> **Text segment**
____

Now it's a whole different story. I thought that after five years on an ambulance, I'd learned and grown as much as one possibly could in terms of dealing with death. But I was totally wrong.
The difference is now I'm dealing with people who are in the process of dying. This is completely different than death, and honestly I think it's a hundred times worse. Many of the patients are terminally ill, and come into the hospital thinking that they're just experiencing a bump in the road, that death is still always a comfortable distance away. But it's pretty obvious to us that it's not. It's almost frustrating that families see them admitted to the hospital and expect that since they weren't sent home with hospice that we'll just give them some medicine and send them on their way, back to living in that limbo of terminal illness indefinitely.
I know it's easy for me to be critical because I haven't had to experience it personally, but I hope that if I do at some point, I will be able to remember at least a little of my current perspective. Because honestly, what's best for the family isn't always best for the patient.
Healthcare professionals do a horrible job with end-of-life care, always asking, "Do you want us to do everything?" This question has one answer: of course. (Ok, unless you're about to inherit a bunch of money!) Then we stick tubes and needles in the patient, hook them to machines that beep and pump and rumble, and ironically the decision becomes infinitely more difficult. We can keep people "living" like this for years (remember Terry Schiavo?), and every day you have to ask yourself, do we stop the patient's suffering or do we hold out for that impossible miracle?
One of the doctors reflected on it, remarking that we are treating people like science experiments, pumping things in them and seeing what comes out, because we don't really know how to make them better at this stage of their illness.
Doctors are getting better about giving options now- giving antibiotics, medicines that may help, but suggesting that certain futile measures be withheld.
Yesterday a patient came in, talking and alert, but not feeling well. He knew his disease was terminal, but he thought he had a while to live, but we found out yesterday that his cancer had returned and was overwhelming his body. When asked during a procedure how he was doing, he turned and looked at me and said, "It's not every day that someone tells you that you are dying."

____

> **Recorded data**
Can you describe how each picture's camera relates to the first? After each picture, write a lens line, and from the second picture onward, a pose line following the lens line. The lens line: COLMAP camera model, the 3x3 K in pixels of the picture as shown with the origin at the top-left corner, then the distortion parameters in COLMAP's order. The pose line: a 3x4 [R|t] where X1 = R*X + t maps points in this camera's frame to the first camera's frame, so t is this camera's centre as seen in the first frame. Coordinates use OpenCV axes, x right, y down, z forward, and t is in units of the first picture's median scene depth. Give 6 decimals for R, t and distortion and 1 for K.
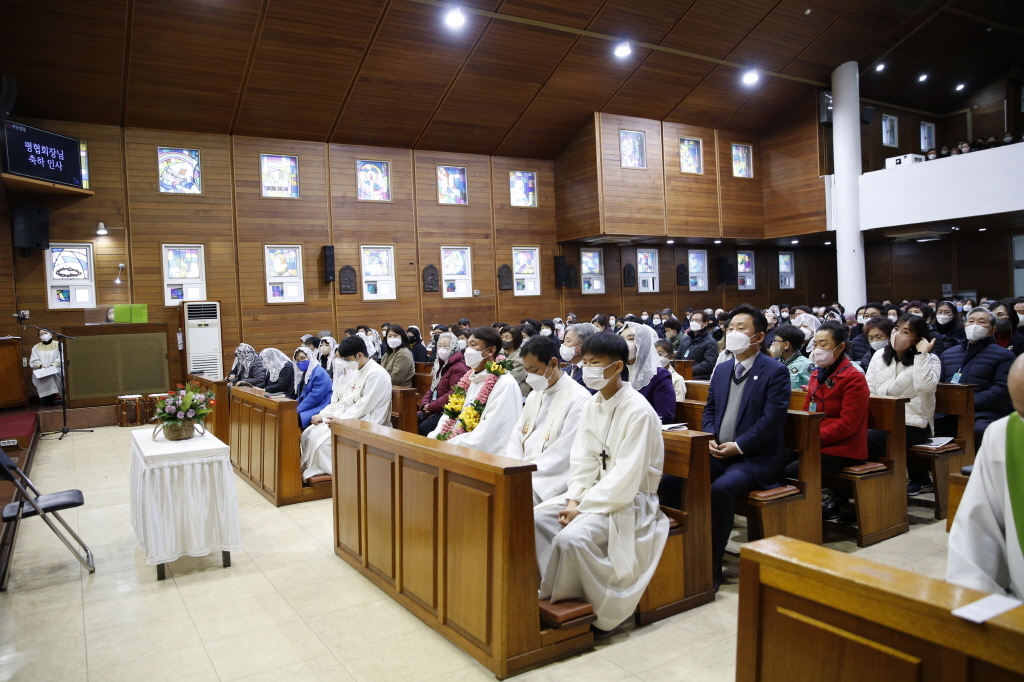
lens RADIAL K [[743.2, 0, 512.0], [0, 743.2, 341.0], [0, 0, 1]] dist [-0.093324, 0.088176]
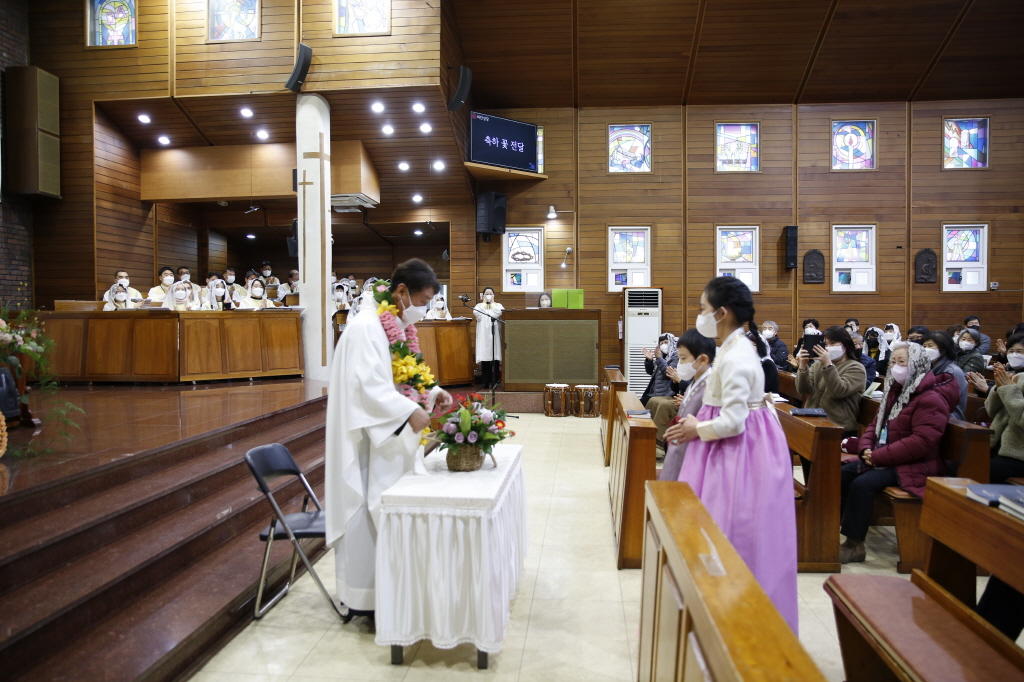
lens RADIAL K [[743.2, 0, 512.0], [0, 743.2, 341.0], [0, 0, 1]] dist [-0.093324, 0.088176]
pose [[0.797361, 0.061497, -0.600361, 0.008855], [-0.053647, 0.998079, 0.030987, -0.007007], [0.601113, 0.007500, 0.799129, 0.145939]]
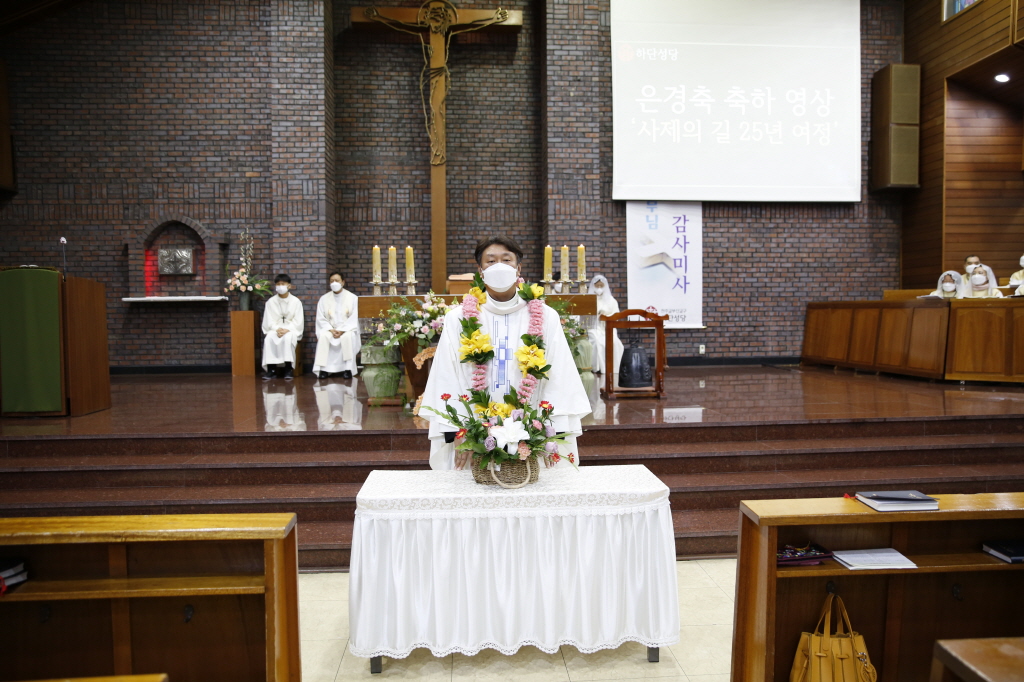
lens RADIAL K [[743.2, 0, 512.0], [0, 743.2, 341.0], [0, 0, 1]] dist [-0.093324, 0.088176]
pose [[-0.465505, 0.083581, -0.881090, 0.042630], [-0.000236, 0.995519, 0.094561, -0.018655], [0.885045, 0.044227, -0.463400, 0.445615]]
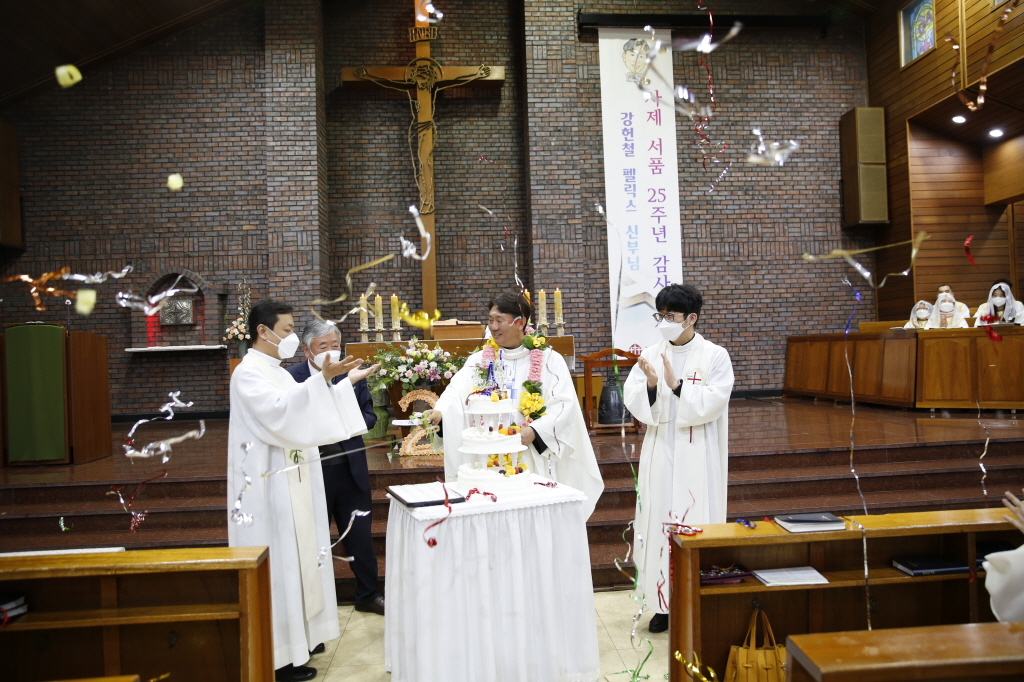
lens RADIAL K [[736.8, 0, 512.0], [0, 736.8, 341.0], [0, 0, 1]] dist [-0.096688, 0.089615]
pose [[-0.466721, 0.049172, -0.883036, 0.052568], [0.025026, 0.998788, 0.042391, -0.022028], [0.884050, -0.002314, -0.467386, 0.466512]]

____

> **Activity list**
A - Translate into Spanish this sentence from the text on end-of-life care: "I thought that after five years on an ambulance, I'd learned and grown as much as one possibly could in terms of dealing with death."
B - In the text on end-of-life care, what question does the writer say healthcare professionals are always asking?

> **Task-by-task answers**
A - Pensaba que, después de cinco años en una ambulancia, había aprendido y crecido todo lo que uno posiblemente podía en cuanto a enfrentar la muerte.

B - "Do you want us to do everything?"